Thanks. Sqlzoo window function section is broken with system errors so this helped a lot. Thank you.
You cover everything... This is awesome!!!
Wow, thank you!
I used lead() for the active users question. I guess instead of looking back, you are looking ahead. If the question asked for a start or end of 5 consecutive day period, then it'll matter right?
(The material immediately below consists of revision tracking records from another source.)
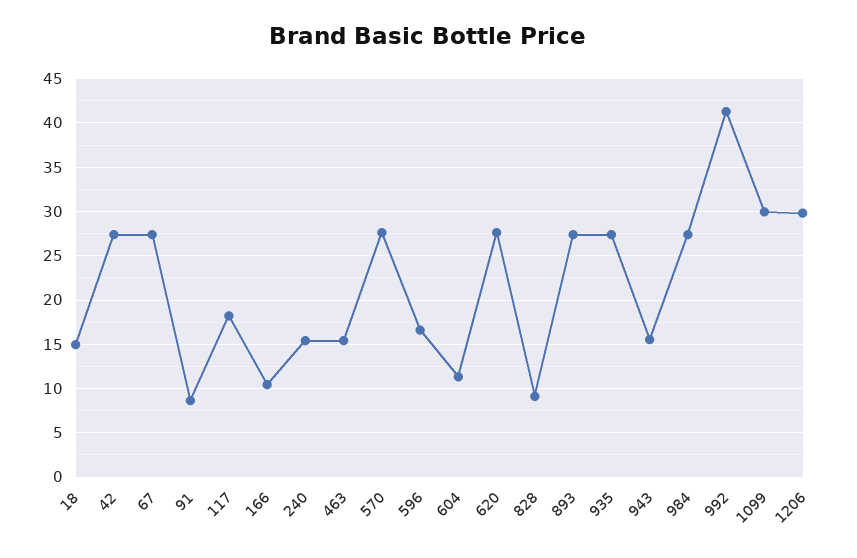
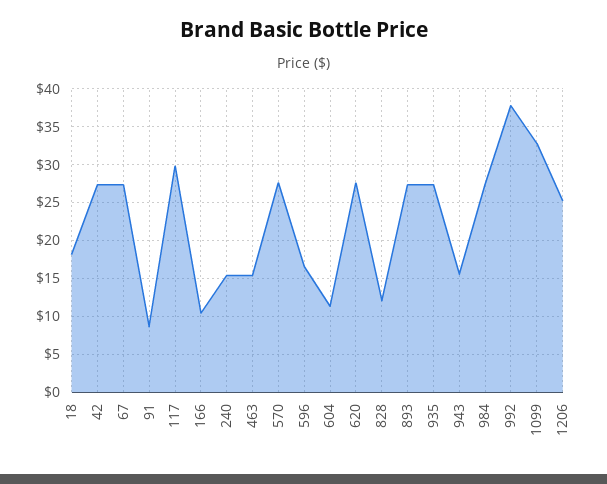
  {
-   "18": 15,
+   "18": 18,
    "42": 27,
    "67": 27,
    "91": 9,
-   "117": 18,
+   "117": 30,
    "166": 10,
    "240": 15,
    "463": 15,
    "570": 28,
    "596": 17,
    "604": 11,
    "620": 28,
-   "828": 9,
+   "828": 12,
    "893": 27,
    "935": 27,
    "943": 16,
    "984": 27,
-   "992": 41,
+   "992": 38,
-   "1099": 30,
+   "1099": 33,
-   "1206": 30
+   "1206": 25
  }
1454 My SQL solution uses lead
select distinct lg.id, a.name
from (
select id,
login_date,
Lead(login_date, 4) over(partition by id order by login_date) as lag4
from (select distinct id, login_date from logins) x
) lg
join accounts a
on lg.id=a.id
where DATEDIFF(lag4, login_date)=4
order by id
not use a window function, but group by having in mysql
SELECT
DISTINCT l1.id,
(SELECT name FROM Accounts WHERE id = l1.id) AS name
FROM Logins l1
JOIN Logins l2
ON l1.id = l2.id AND DATEDIFF(l1.login_date, l2.login_date) BETWEEN 1 AND 4
GROUP BY l1.id, l1.login_date
HAVING COUNT(DISTINCT l2.login_date) = 4
hey Emma, I run your solution for the Active User question on Leetcode, but it returns wrong answer. Can you please check?
Lag function will not work here, with duplicate login_date per user id. Since the lag function just calculates over rows, here user id 7 has two rows for the date - '2020-06-02', hence consecutive day calculation is wrong. If you dedup/use distinct on the logins table before applying lag function, this solution will work.